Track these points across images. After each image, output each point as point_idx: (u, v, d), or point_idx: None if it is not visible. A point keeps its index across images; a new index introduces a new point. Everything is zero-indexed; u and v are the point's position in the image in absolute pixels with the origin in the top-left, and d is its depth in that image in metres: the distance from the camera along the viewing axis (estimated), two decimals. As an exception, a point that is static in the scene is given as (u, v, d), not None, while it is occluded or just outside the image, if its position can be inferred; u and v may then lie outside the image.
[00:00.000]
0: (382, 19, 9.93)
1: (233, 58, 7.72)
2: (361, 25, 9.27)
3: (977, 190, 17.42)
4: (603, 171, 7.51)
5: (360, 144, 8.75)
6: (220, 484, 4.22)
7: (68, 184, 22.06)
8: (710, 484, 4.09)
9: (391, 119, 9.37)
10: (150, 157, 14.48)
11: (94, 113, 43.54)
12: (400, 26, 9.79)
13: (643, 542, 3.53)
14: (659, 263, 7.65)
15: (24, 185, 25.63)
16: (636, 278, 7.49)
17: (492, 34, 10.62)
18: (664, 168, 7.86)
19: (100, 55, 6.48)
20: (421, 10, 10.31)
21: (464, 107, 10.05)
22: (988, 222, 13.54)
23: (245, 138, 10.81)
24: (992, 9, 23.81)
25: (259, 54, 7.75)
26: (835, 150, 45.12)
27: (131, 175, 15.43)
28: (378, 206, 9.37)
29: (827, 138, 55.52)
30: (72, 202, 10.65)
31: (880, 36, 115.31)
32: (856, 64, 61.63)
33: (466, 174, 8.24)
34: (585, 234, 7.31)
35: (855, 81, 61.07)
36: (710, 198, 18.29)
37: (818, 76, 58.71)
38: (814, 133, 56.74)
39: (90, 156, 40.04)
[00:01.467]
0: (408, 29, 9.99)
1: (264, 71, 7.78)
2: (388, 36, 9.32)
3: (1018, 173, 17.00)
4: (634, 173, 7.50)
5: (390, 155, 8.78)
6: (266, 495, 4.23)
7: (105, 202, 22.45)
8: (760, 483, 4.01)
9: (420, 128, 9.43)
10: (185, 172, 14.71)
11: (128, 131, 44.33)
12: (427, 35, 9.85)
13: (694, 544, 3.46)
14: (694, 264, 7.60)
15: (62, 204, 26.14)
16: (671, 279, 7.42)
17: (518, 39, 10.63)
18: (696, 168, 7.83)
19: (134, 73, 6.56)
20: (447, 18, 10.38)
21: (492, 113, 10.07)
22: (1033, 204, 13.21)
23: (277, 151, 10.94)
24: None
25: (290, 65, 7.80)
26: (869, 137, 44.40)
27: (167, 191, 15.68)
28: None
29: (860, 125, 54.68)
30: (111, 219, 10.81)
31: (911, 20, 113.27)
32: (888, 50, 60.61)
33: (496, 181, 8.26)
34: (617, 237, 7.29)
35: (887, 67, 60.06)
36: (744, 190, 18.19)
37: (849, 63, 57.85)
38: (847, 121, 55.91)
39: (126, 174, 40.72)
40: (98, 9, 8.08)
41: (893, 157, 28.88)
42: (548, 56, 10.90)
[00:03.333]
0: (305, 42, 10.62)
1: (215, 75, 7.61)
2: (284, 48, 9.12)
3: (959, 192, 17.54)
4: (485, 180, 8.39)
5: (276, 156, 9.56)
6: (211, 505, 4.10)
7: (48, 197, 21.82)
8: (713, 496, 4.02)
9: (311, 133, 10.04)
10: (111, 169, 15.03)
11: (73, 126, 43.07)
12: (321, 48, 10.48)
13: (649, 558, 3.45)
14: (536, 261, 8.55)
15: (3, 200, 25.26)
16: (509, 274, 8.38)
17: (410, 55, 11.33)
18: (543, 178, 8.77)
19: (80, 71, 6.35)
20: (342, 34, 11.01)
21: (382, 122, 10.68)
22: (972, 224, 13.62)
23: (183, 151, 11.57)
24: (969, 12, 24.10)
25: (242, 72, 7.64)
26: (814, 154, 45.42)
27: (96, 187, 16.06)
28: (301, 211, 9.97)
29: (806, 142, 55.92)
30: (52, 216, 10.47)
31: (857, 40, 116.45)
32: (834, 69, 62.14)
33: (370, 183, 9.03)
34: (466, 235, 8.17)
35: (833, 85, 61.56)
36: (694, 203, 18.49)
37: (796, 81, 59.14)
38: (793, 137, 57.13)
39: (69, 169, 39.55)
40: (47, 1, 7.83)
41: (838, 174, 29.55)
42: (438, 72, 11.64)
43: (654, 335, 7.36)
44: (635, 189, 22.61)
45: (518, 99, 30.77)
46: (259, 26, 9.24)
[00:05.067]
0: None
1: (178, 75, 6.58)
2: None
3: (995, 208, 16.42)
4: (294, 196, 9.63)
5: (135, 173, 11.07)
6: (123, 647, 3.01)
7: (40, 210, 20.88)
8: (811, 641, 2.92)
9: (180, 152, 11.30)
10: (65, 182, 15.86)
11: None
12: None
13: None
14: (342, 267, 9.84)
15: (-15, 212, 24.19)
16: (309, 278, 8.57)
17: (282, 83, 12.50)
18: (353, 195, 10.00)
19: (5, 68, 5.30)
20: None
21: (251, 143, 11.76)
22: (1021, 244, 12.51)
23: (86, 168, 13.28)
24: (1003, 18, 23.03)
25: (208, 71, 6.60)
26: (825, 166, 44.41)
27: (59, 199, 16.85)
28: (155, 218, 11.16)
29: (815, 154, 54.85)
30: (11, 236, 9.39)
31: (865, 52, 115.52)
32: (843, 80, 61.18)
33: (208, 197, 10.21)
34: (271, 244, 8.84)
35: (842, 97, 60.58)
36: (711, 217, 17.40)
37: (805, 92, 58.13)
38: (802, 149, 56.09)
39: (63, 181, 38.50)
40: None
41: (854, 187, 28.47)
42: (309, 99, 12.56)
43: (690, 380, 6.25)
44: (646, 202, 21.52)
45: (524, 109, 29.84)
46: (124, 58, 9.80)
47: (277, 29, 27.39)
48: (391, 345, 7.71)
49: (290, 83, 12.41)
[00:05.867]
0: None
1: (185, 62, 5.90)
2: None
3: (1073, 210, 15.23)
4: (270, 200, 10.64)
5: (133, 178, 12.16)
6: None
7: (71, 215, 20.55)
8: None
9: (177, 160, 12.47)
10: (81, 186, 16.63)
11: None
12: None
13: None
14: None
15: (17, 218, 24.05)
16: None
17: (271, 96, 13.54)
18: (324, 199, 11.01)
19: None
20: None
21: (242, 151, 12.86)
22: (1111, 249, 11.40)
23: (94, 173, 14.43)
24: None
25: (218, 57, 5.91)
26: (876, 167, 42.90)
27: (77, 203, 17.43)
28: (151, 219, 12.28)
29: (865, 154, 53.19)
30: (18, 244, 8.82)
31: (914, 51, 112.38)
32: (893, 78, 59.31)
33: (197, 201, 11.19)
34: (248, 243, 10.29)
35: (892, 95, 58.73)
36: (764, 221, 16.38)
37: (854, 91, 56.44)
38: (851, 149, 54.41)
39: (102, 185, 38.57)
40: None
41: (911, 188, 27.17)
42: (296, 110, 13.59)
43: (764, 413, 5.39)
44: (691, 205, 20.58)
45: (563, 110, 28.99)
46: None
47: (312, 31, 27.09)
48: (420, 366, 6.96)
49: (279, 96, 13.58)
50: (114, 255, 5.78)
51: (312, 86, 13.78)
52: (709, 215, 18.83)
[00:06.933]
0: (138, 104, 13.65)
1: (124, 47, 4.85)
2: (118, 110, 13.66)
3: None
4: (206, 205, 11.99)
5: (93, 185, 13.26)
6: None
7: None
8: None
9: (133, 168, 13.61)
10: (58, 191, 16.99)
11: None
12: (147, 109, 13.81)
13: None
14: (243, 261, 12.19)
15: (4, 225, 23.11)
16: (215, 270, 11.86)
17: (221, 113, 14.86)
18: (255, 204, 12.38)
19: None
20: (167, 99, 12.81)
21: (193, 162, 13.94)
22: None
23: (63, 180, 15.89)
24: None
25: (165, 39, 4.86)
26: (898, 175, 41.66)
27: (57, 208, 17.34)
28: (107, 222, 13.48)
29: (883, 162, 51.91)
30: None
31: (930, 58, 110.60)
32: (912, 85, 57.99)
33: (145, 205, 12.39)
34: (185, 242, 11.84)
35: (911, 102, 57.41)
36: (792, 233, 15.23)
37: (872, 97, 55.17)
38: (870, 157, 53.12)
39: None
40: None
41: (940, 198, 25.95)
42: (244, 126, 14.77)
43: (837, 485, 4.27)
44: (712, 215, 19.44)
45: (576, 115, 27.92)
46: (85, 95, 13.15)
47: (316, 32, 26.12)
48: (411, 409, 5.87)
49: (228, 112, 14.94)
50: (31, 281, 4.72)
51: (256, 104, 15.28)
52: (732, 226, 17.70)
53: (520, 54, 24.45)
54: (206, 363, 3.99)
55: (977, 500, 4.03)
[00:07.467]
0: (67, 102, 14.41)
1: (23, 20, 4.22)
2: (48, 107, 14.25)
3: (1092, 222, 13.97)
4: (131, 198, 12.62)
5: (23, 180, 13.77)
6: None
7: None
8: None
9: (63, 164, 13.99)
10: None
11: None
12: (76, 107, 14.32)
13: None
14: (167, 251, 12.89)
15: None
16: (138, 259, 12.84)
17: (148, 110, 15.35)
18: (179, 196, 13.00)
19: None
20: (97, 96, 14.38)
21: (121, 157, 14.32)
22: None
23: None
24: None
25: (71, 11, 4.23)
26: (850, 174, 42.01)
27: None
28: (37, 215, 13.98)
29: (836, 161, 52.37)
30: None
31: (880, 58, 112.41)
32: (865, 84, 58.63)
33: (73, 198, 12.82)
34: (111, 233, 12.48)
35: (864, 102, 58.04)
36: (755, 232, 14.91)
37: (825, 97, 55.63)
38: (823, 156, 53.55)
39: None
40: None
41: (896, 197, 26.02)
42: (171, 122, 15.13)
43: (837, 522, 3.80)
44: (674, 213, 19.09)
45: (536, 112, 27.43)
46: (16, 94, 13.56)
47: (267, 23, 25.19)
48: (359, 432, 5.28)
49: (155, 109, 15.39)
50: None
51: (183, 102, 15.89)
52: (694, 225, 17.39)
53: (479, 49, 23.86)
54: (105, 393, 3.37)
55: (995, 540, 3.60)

ASSIGNED TASK. Look above for the line holding "3: (977, 190, 17.42)" and the line holding "23: (245, 138, 10.81)", then output exactly those two lines and every line between them, nothing more.

REPLY TO THE TASK.
3: (977, 190, 17.42)
4: (603, 171, 7.51)
5: (360, 144, 8.75)
6: (220, 484, 4.22)
7: (68, 184, 22.06)
8: (710, 484, 4.09)
9: (391, 119, 9.37)
10: (150, 157, 14.48)
11: (94, 113, 43.54)
12: (400, 26, 9.79)
13: (643, 542, 3.53)
14: (659, 263, 7.65)
15: (24, 185, 25.63)
16: (636, 278, 7.49)
17: (492, 34, 10.62)
18: (664, 168, 7.86)
19: (100, 55, 6.48)
20: (421, 10, 10.31)
21: (464, 107, 10.05)
22: (988, 222, 13.54)
23: (245, 138, 10.81)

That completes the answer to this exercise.